Monday, December 14, 2015

Ongoing notes: Meet the Presses (part three,





Cobourg ON: I meant to deal with this in an earlier post [like so], but only now managed to locate my copy of Stuart Ross’ Cobourg Variations: a bunch of poems and an essay (Proper Tales Press, 2015), a title self-described as a “revised an expanded reissue of Stuart Ross’s 2011 classic [that] contains two new poems and a new haiku, plus he improved some of the stuff.”

COBOURG COMMERCE

The Chinese buffet opens, then closes.
Another Chinese buffet opens.
The Chinese buffet changes its name
and opens again, two doors away.
Another Chinese buffet closes, then opens.
A week later a Chinese buffet opens.
Three months earlier one closes.
There is a new Chinese buffet down the street.
It’s called what it was called
before it opened then closed.
A Chinese buffet has opened.

I find it fascinating to see how Ross reacts to moving from a large city to a smaller one, especially one I have a passing (read: incredibly tenuous) awareness of (my maternal grandfather was born there, and most of his immediate family are buried there). As Ross writes to open his post-script, “THE TERRORS OF TINY TOWN: AN ESSAY”: “Okay, so I lived in a big city for half a century, and then I moved to a small town about 75 minutes away. I didn’t know what I was getting myself into. It took me leaving Toronto to realize why about half the membership of the Writers’ Union of Canada lives in that city.”

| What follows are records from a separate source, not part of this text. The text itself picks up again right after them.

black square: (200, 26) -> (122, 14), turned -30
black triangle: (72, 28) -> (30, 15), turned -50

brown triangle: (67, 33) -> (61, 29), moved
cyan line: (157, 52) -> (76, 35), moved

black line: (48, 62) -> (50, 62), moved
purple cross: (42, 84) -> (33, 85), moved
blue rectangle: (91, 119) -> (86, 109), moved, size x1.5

Ottawa ON: I might have picked it up in Ottawa, but Hamilton poet Gary Barwin was also carrying copies of his phases of the harpsichord moon (Ottawa ON: AngelHousePress, 2015), a reissue of his very first chapbook from way, way back in 1985. As he writes in the post-script, “New Phases of the Moon”: “In 1985, when I was 21, I published phases of the harpsichord moon, my first individual publication and the first chapbook released by my micropress, serif of nottingham.” He goes on to write:

One of the final requirements of the class with Frank Davey [at York University] was to create a chapbook press and a chapbook. So, I began “serif of nottingham” press and created the phases of the harpsichord moon chapbook in an edition of 100. Frank suggested that the members of the class could sell their chapbooks at the new Meet the Presses monthly book fair down at Scadding Court Community Centre, run by Stuart Ross and Nicholas Power. This was how I connected with the Toronto small press community which inspired me then, and continues to inspire me now. I am currently part of the collective Meet the Presses which runs the Indie Literary Market, the descendant of that monthly book fair.

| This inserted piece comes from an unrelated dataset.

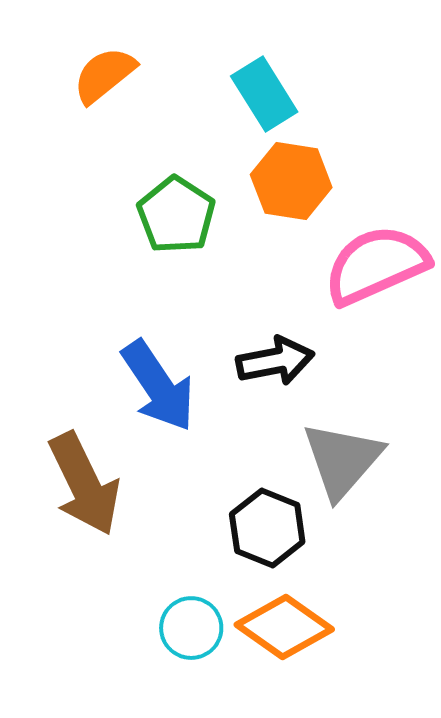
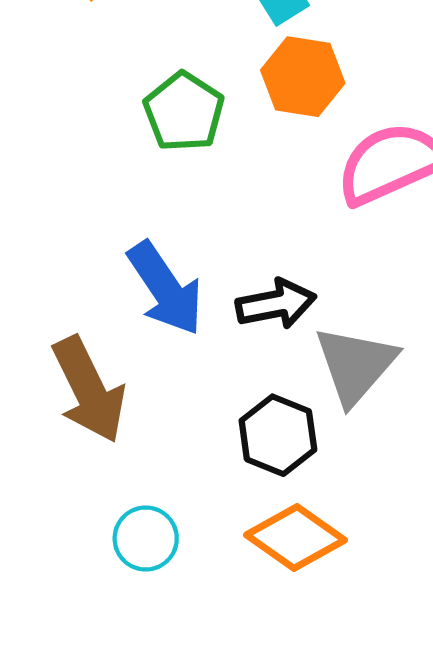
black arrow: (275, 361) -> (276, 304), moved
cyan circle: (191, 628) -> (146, 539), moved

There is something quite compelling to seeing how someone like Barwin, who has been an established writer for some time, started out so easily, relatively speaking, simply by taking the right class at the right time, having been prompted by an early teacher to start producing. Most who are given such prompts don’t end up doing much more, certainly not as much or as long as Barwin, but one can see the beginnings of what he later produced through this utterly charming typewriter sequence heavily influenced, as he writes in his post-script, by the work of bpNichol (who was also teaching at York University at the time). This is an easygoing, unselfconscious and complex sequence of threads that engage a wordplay in and around each other. How many other writers have such compelling early work, let alone work that is examined in such a way some thirty years later?

laura secord
passes on

info

its before
the war/the parlour
harpsichord the parleur
her heart like
the moon rising o
maybe the goldberg
bach straying
to the relative
major: a relative
then a
c chord wistful
her fingers
curved and gentle

This new edition also opens with a brief introduction to the collection by poet and critic Gregory Betts, that includes:

We are all gathered to see how a 21-year-old Barwin plays Bach with his new bpNichol. Influence passes through him like a word through an instrument. An exuberant disruption, a suitcase you can enter and vacation within. He is holding Laura Secord’s hand as she guides him like a cow, a chocolate cow, into the maws of the shopping mall. The projector shoots letters between the trees. They stick like teeth on punctuation. His is an uncommaed talent.